Otimi’s real crime doesn’t appear to be defrauding gullible overstayers but of giving immigration advice without a licence. Breaching the Immigration Advisors Licensing Act carries a $100,000 fine and seven-year jail term whereas boring old obtaining-pecuniary-advantage-by-deception only gets you three months. It’s hardly worth fitting out the shipping container.
It’s odd that a real crime should carry such a light penalty and yet explaining to people how the government works should be so severely punished, don’t you think?
Let’s not pretend that this man is some kind of hero or even that he was providing any sort of service. He is a con man. But that so many people are so willing to give him so much money tells you that something is wrong. Immigration New Zealand, particularly the Pacific Division, is about as useful as a concrete parachute.

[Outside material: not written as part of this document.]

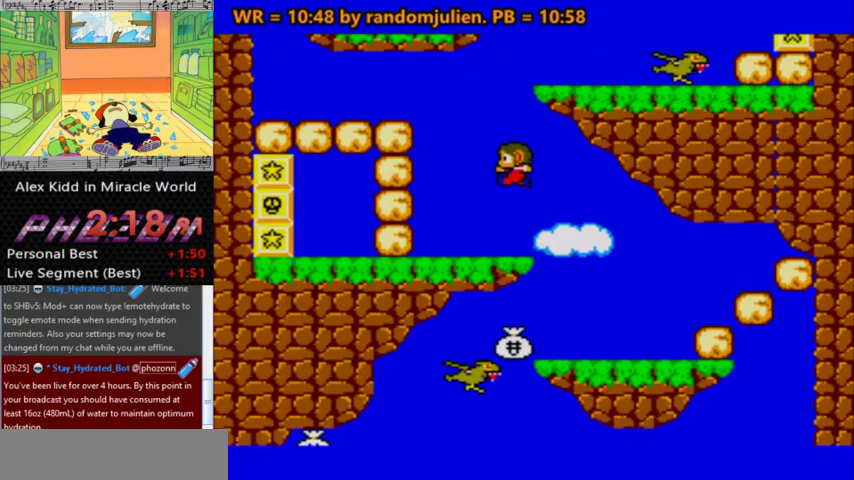
{"keys": ["a", "left"], "events": [[333, "a", "down"], [467, "left", "down"]]}
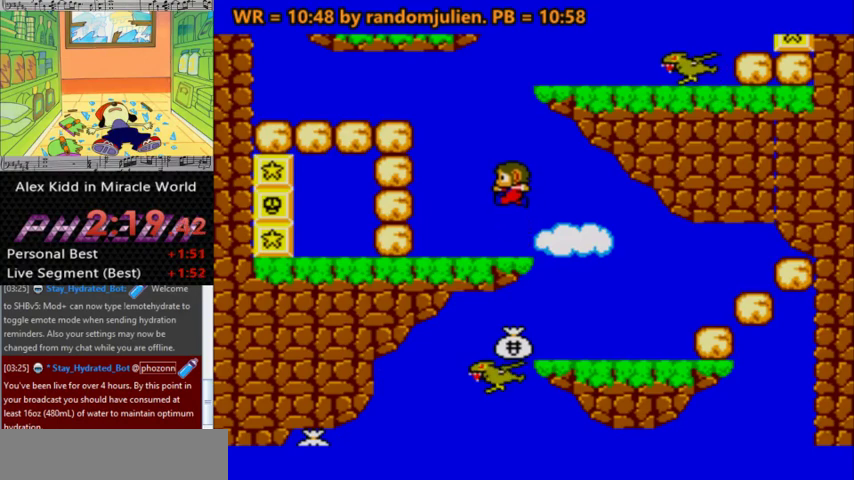
{"keys": ["a", "right"], "events": [[67, "left", "up"], [333, "right", "down"]]}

Taito Philip Field, as immigration minister, knew that there was money to be made helping people to jump the queue.
In Samoa a few years ago I was talking to a woman in a small fishing village who, hearing I was from New Zealand, excitedly told me about her daughter. This daughter was lauded as the most successful member of the family because she had made it to New Zealand. Where did she live? Otara, I was enthusiastically informed. I tried to stifle my horror.
To be honest, my knowledge of South Auckland is limited to one time I missed a flight and had to find a hotel in Mangere. I can’t say that my occasional glimpse from the hotel restaurant, with its silver-ish-ware and white linen, into the public bar, full of crates and pokie machines, made me want to live there. But lots of people do.
To people who’ve lived with the vagaries of Samoa’s economy, Otara is a land of fabled opulence – their Xanadu – and they want to feed on honey-dew and drink the milk of paradise. Or at least get a half-decent job and a warm garage.
Taito Philip Field and Gerard Otimi have shown us that the current system simply provides a niche for corruption and fraud. We should take the hint. The government should disband Immigration New Zealand entirely and adopt a scheme similar to Otimi’s. Maybe without the $500 fee and the hapu-adoption nonsense – just the passport stamp that says “Welcome to New Zealand.”
* * Read Bernard Darnton’s NOT PJ column every Thursday here at NOT PC * *
3 comments:
Should have just charged him with dishonestly using a document, 7 years max jail term.
Should have given him an Order of Merit for so clearly demonstrating that there is no legitimate difference between his arbitrary interpretation of the "Treaty" and those of his fellows operating with and through WLG.
LGM
Bernard, I live in Otara, and you're most welcome to come and see for yourself that, compared to Christchurch, it is indeed Xanadu.